▸ TO DO
Count the lines of the material below that contain the string "which", treating uppercase and lowercase as distinct, and give only the number.

▸ DATA RECORDS
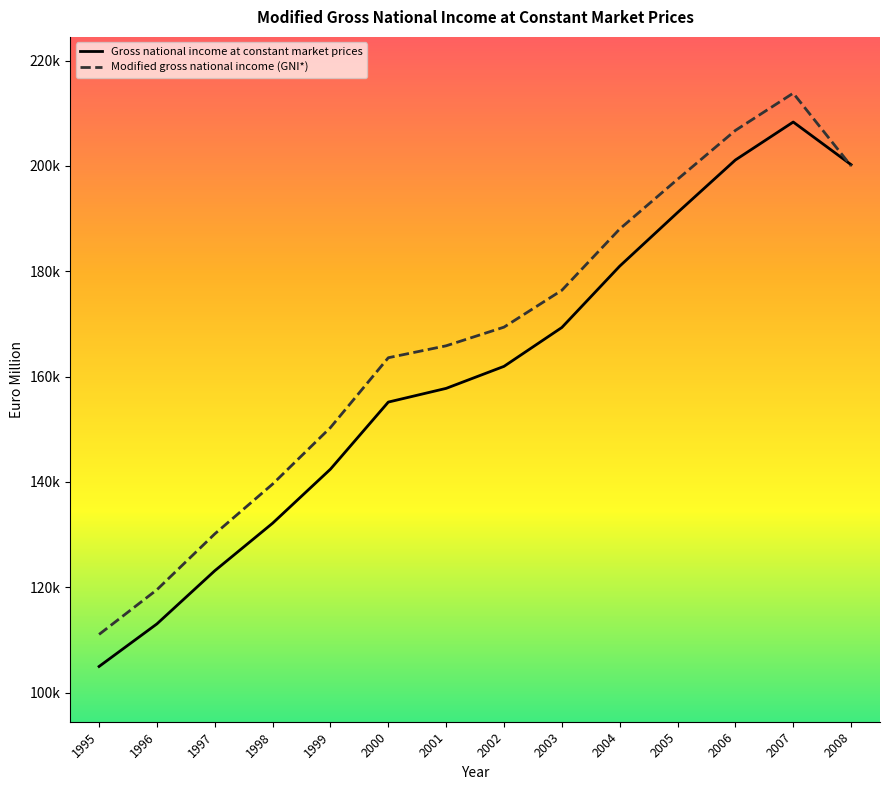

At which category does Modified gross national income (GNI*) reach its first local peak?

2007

...

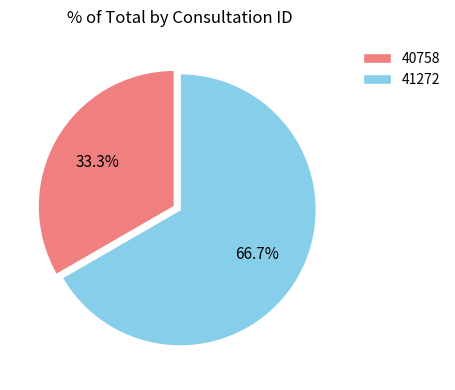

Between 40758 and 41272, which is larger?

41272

---

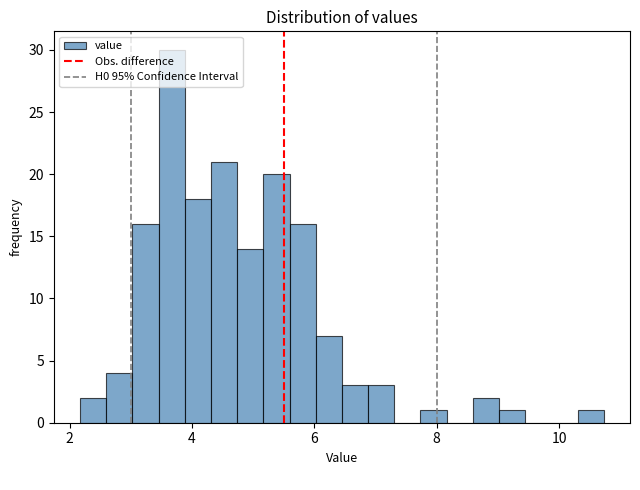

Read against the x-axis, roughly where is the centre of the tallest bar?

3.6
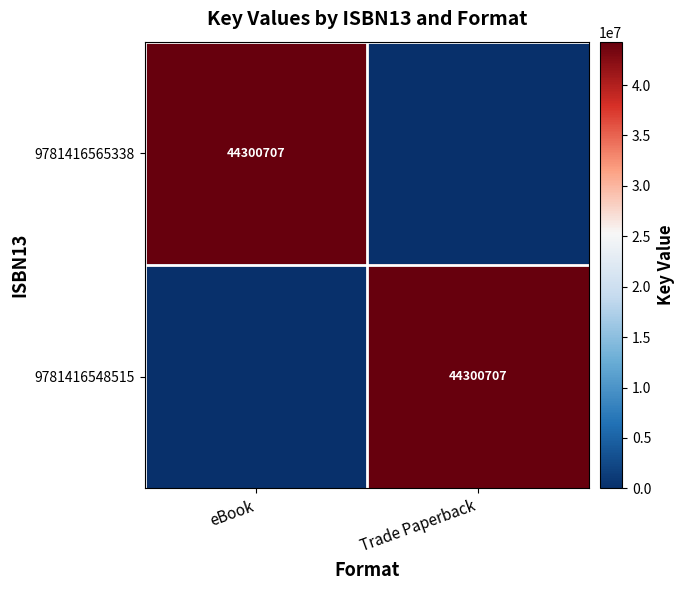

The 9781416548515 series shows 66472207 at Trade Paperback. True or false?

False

▸ EXERCISE RESULT
2